▶ [To do]
Leaving out the images, repeat all the lines below exactly.

....

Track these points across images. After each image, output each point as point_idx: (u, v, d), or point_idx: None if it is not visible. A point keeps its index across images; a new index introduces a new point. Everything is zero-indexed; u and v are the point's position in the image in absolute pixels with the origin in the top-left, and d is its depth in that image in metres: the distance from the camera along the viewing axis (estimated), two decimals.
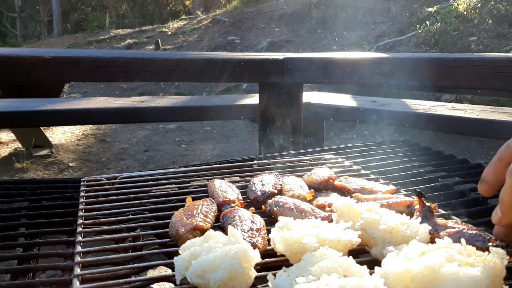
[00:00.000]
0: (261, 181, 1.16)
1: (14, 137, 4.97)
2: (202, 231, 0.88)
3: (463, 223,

....

▶ [Written response]
Track these points across images. After each image, output each point as point_idx: (u, v, d), or point_idx: None if it is not visible. A point keeps its index across images; a new index introduces a new point. Everything is zero-indexed; u and v are the point's position in the image in absolute pixels with the origin in the top-left, and d is its depth in that image in metres: the distance from the camera along the viewing axis (estimated), two decimals.
[00:00.000]
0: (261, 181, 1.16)
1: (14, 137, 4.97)
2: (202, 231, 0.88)
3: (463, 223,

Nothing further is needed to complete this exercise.